PROBLEM TO SOLVE:
In how many lines of the data does the word "Right" appear? Give the number by itself.

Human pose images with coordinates
_ _ _ _ _ _ _
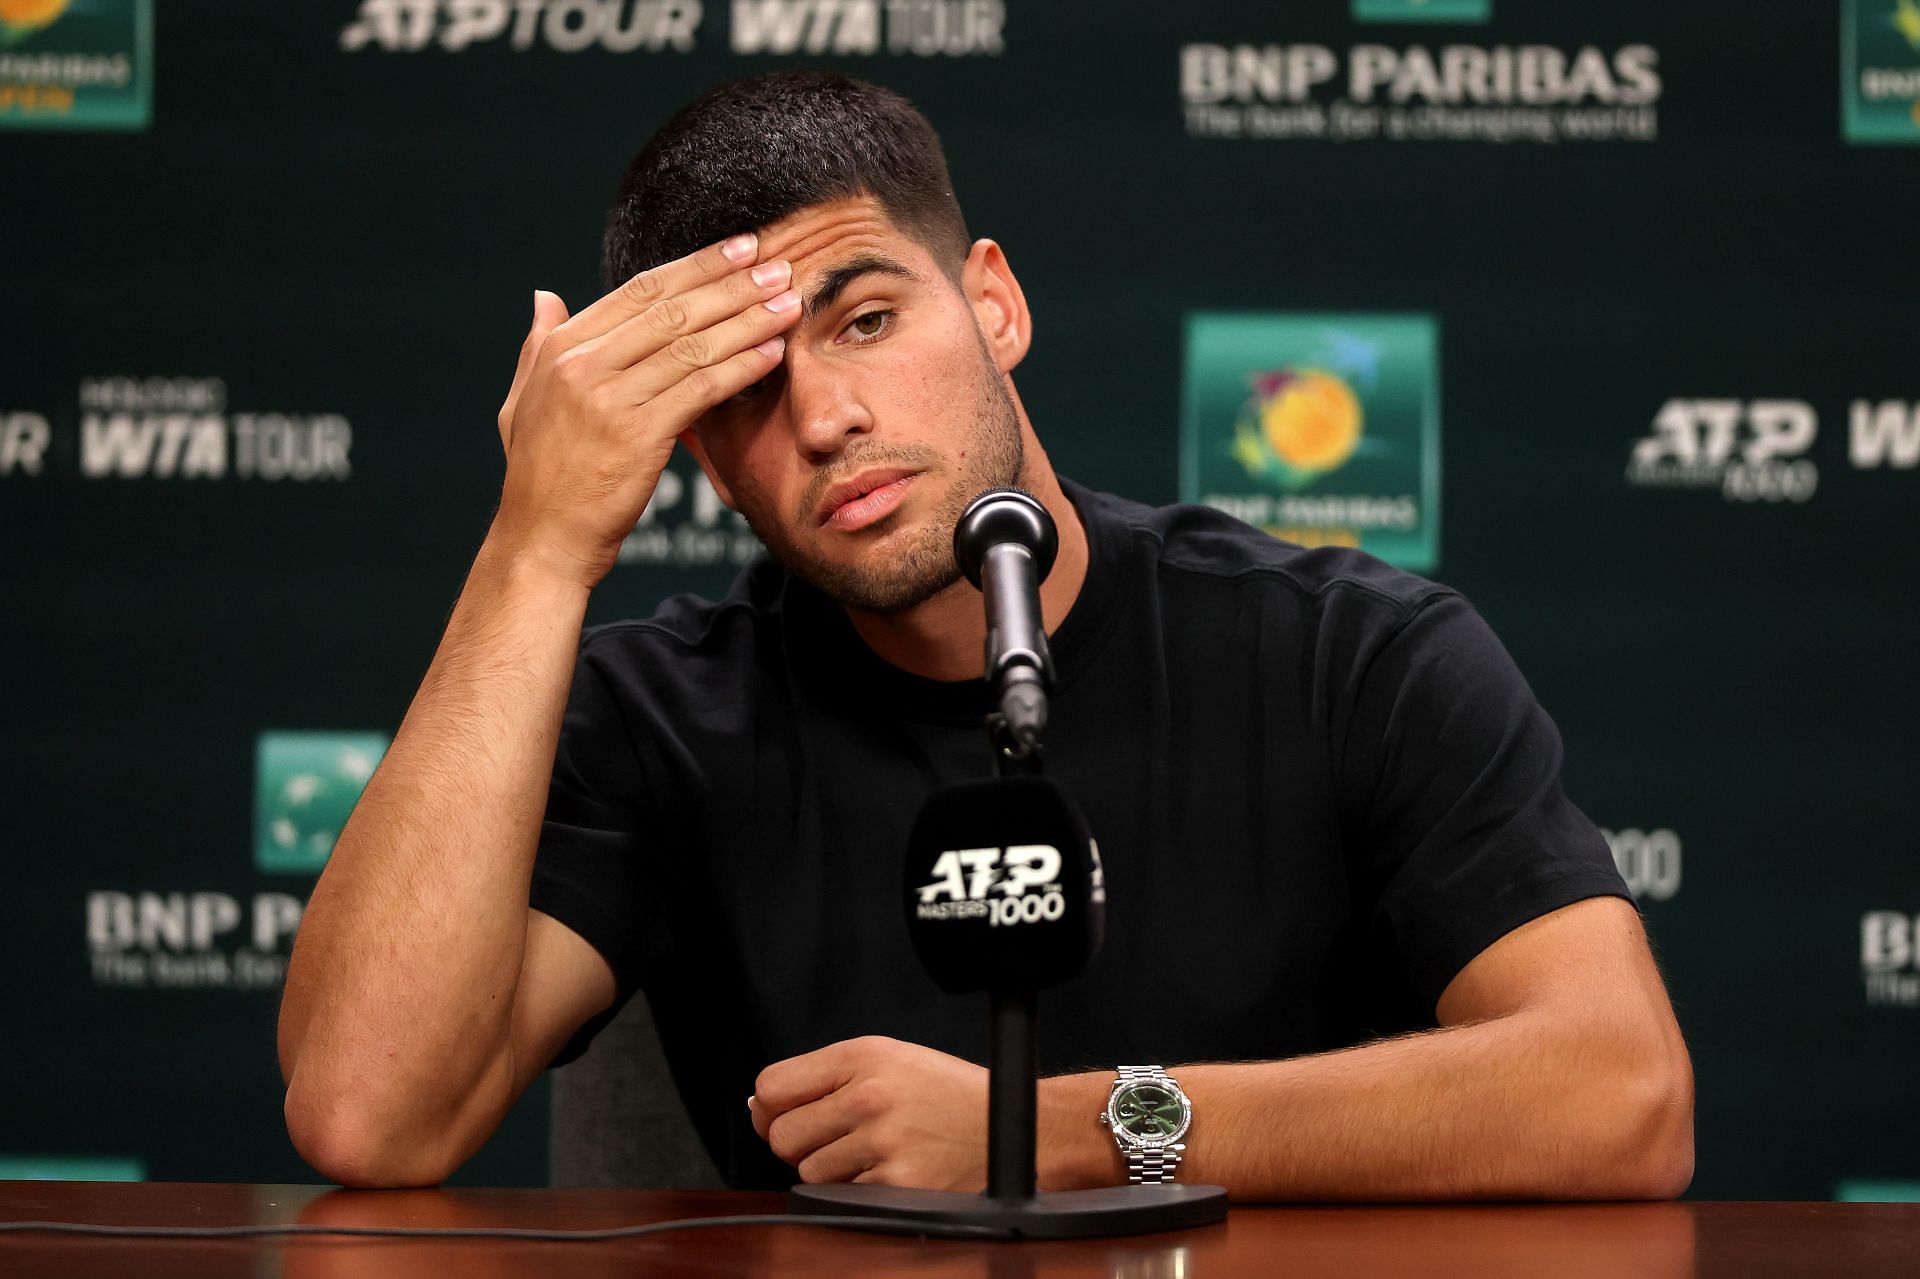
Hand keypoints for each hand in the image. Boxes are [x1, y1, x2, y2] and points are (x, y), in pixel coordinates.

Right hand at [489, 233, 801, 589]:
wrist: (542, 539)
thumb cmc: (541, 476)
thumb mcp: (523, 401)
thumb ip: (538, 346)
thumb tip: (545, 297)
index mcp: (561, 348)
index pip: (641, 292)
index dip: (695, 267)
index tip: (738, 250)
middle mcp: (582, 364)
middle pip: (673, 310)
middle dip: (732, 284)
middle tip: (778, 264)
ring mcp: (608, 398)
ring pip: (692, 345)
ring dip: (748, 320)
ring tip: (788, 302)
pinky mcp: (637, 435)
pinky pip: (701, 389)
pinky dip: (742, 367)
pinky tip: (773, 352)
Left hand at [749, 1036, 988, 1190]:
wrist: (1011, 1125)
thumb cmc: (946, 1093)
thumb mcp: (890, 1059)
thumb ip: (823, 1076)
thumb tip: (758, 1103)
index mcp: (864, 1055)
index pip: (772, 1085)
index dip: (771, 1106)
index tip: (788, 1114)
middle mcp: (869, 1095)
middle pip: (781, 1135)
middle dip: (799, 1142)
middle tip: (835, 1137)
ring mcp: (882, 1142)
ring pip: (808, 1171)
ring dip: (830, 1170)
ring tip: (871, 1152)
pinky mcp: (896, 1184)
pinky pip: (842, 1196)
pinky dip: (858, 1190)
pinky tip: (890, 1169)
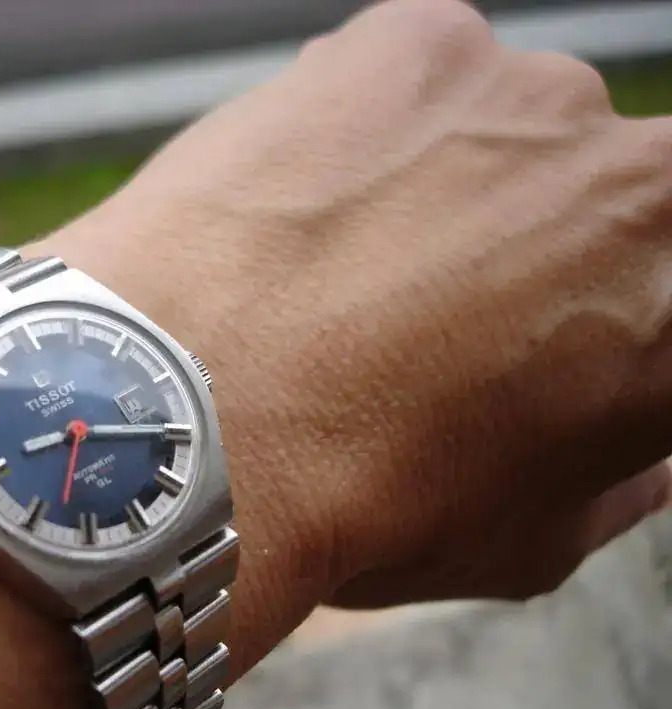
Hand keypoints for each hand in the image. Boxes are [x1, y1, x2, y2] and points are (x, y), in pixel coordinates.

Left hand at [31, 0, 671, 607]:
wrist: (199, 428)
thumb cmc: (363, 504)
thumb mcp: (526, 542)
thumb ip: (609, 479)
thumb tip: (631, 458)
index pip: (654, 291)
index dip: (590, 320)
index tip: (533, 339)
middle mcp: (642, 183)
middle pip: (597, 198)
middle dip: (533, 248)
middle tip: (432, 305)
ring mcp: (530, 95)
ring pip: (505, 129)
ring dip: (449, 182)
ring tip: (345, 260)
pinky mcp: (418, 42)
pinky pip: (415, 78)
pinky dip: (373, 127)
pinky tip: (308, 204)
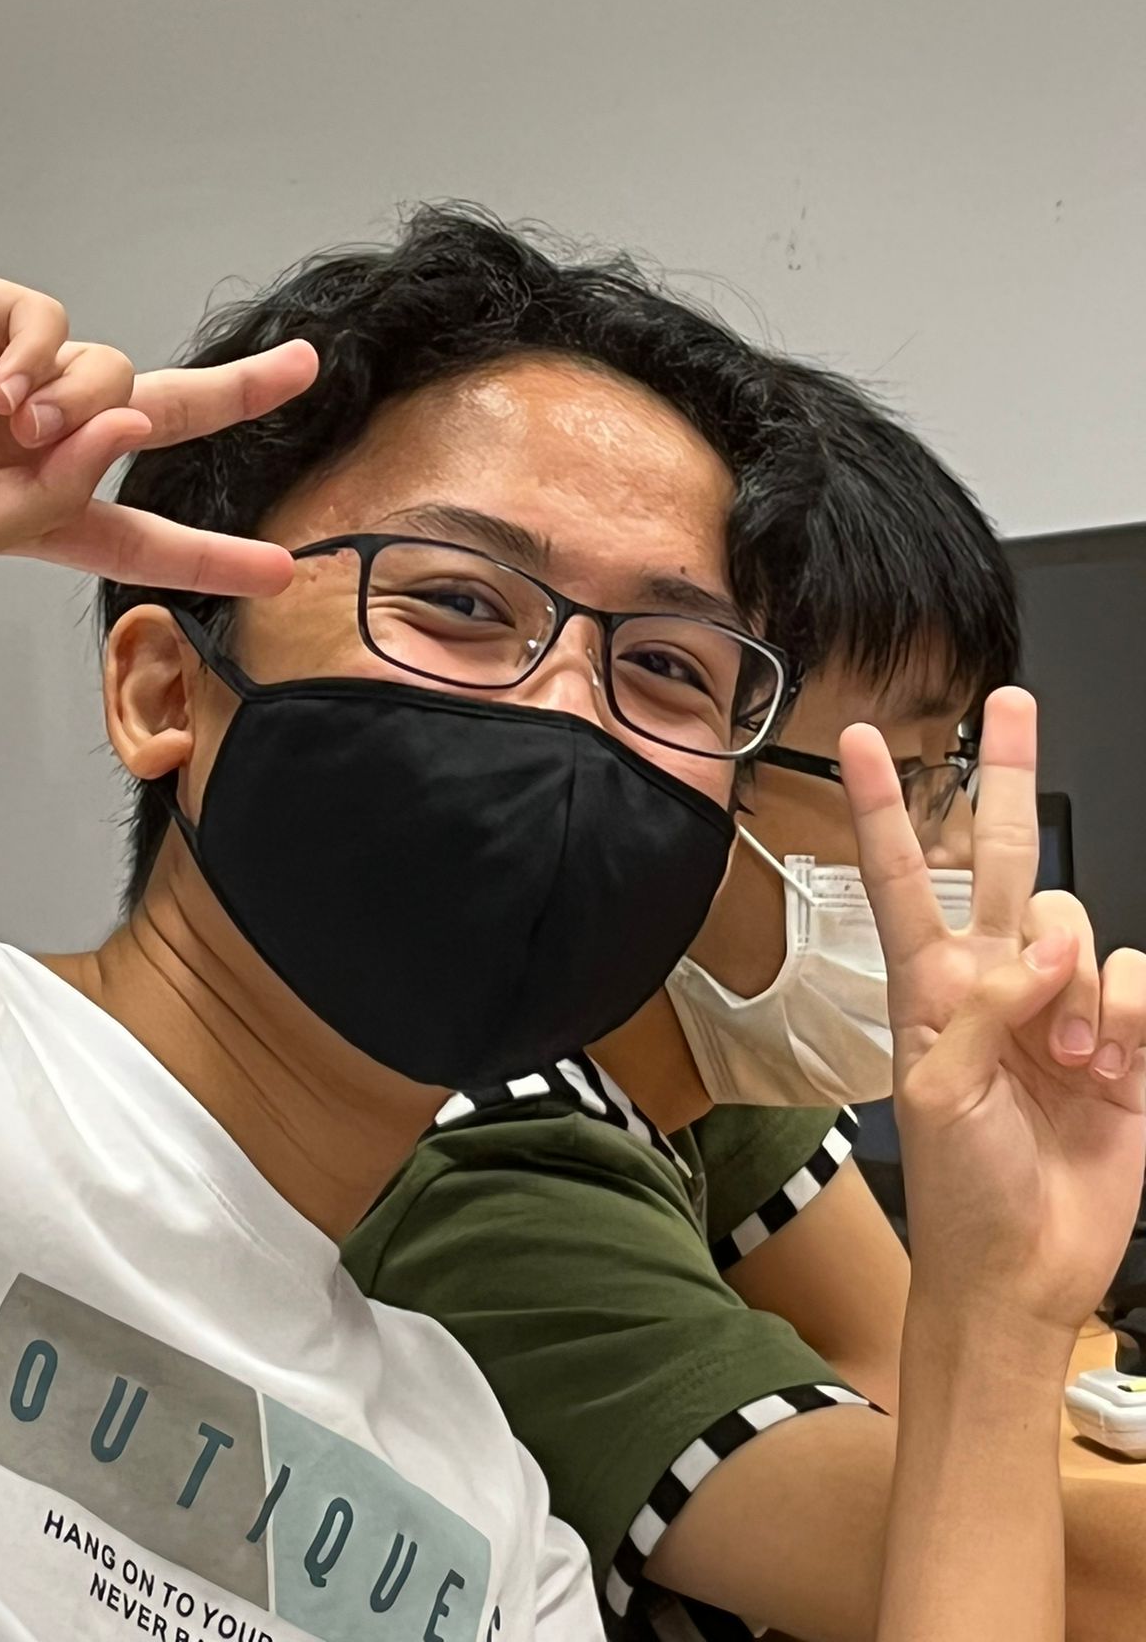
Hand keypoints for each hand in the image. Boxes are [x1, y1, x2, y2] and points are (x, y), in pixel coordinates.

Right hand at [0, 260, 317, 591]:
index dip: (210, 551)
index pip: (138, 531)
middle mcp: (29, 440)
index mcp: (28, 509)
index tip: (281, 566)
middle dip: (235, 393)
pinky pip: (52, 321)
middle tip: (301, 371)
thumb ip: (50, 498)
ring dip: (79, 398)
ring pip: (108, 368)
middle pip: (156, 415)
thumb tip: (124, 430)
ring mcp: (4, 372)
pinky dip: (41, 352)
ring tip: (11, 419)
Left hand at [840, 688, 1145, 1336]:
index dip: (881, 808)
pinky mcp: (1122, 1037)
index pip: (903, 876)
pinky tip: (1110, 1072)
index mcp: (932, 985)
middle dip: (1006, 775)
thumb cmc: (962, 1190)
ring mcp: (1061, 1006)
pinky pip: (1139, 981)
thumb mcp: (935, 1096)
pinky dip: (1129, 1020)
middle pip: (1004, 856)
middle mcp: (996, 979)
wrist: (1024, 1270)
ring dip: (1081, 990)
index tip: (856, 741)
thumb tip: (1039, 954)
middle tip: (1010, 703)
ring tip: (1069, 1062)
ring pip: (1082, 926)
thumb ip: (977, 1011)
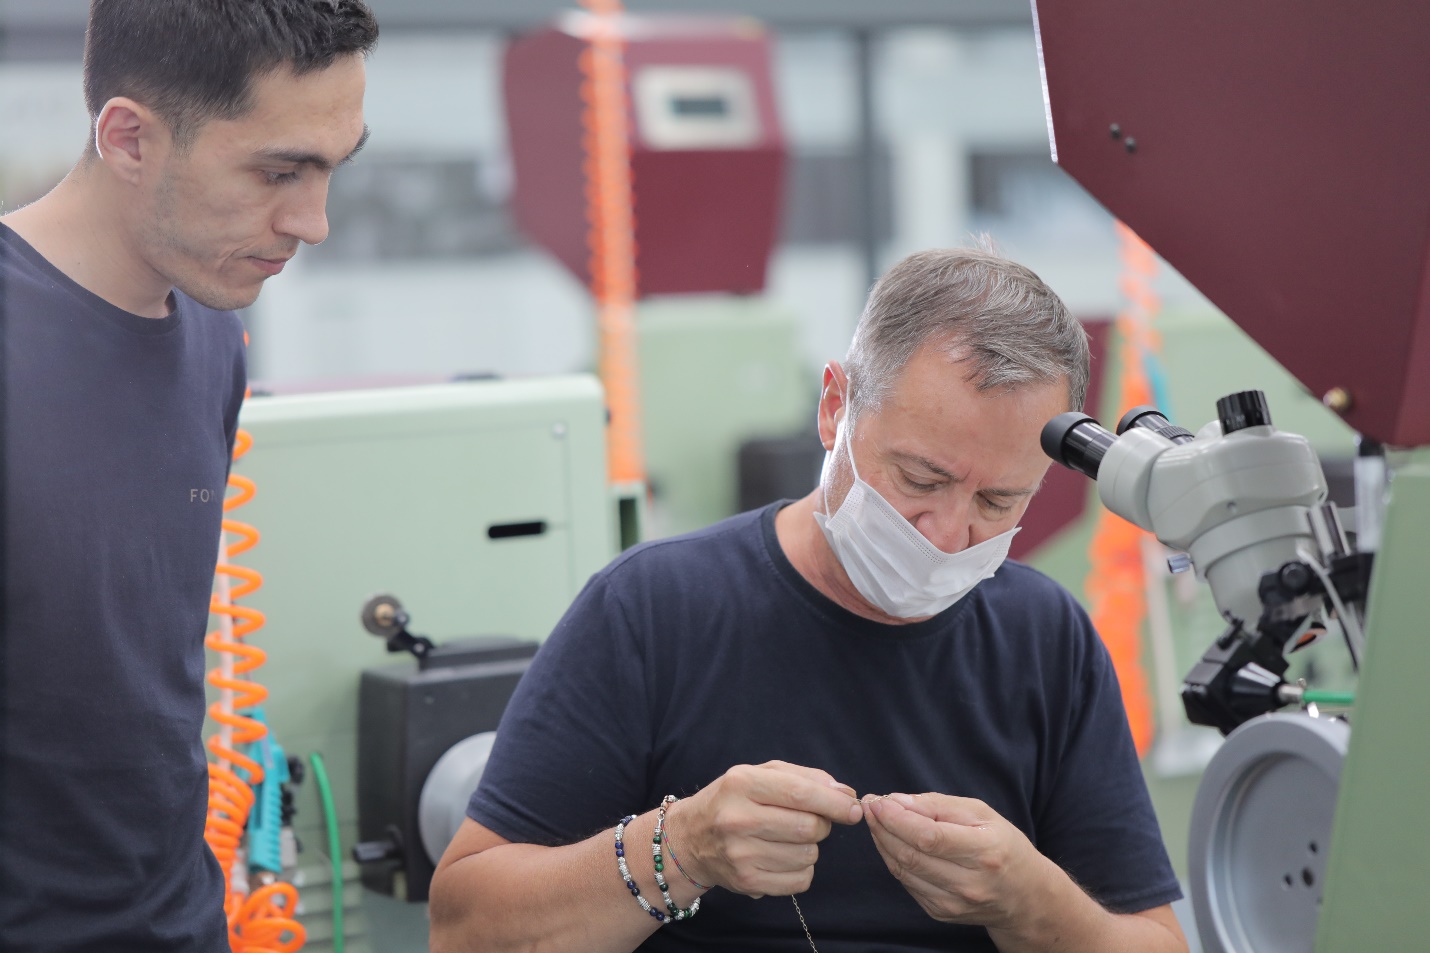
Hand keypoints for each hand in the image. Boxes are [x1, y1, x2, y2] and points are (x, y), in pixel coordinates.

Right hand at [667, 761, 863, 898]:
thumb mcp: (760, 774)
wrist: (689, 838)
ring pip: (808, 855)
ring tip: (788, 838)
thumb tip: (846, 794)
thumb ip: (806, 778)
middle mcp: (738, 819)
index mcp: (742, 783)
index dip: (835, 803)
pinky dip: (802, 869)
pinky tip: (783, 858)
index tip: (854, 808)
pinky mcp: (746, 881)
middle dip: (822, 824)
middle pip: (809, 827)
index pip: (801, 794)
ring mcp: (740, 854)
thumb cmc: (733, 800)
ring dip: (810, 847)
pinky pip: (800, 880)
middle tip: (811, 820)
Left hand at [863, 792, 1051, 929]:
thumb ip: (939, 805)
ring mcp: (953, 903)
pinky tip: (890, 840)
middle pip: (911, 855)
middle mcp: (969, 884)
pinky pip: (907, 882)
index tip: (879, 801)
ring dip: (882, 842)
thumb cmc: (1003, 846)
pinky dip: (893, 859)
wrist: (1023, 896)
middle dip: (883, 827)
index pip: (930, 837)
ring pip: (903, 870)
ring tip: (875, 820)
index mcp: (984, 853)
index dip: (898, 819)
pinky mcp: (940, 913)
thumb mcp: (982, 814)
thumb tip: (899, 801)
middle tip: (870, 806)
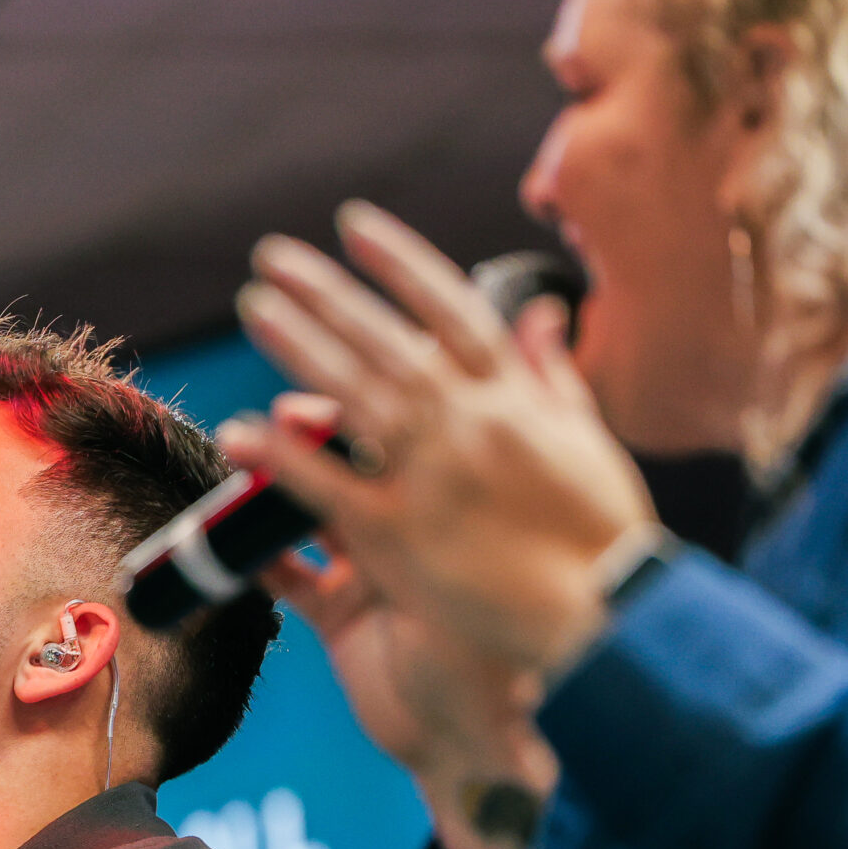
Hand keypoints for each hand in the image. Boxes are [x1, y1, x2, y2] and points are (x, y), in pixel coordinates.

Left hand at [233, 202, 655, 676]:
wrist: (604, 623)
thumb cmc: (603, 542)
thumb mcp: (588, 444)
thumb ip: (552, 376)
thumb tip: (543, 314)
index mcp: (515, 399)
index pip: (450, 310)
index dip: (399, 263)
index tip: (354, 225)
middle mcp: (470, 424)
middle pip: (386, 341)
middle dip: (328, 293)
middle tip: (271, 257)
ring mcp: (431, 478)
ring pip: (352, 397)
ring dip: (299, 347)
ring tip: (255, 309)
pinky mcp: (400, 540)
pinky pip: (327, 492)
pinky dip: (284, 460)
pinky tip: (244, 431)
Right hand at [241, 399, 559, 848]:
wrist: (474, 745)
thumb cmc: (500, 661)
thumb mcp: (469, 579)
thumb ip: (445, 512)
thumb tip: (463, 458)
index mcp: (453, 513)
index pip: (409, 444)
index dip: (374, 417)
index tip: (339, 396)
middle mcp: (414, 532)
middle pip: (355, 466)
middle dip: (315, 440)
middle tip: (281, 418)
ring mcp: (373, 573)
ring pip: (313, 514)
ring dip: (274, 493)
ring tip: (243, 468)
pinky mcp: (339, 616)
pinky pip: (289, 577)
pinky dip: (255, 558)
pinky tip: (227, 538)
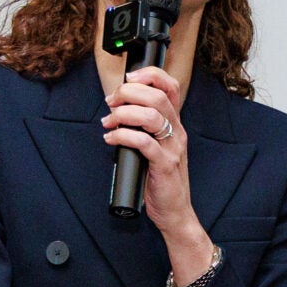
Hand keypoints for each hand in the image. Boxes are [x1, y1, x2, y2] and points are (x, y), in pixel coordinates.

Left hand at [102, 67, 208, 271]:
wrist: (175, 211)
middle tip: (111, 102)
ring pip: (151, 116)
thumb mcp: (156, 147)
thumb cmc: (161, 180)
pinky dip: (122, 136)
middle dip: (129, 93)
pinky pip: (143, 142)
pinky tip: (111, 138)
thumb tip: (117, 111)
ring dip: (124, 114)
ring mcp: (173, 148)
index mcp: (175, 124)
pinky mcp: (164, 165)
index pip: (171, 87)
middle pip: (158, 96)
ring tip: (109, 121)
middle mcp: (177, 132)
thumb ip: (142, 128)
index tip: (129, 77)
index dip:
_ _ _ _ _ _ _
RESPONSE:
4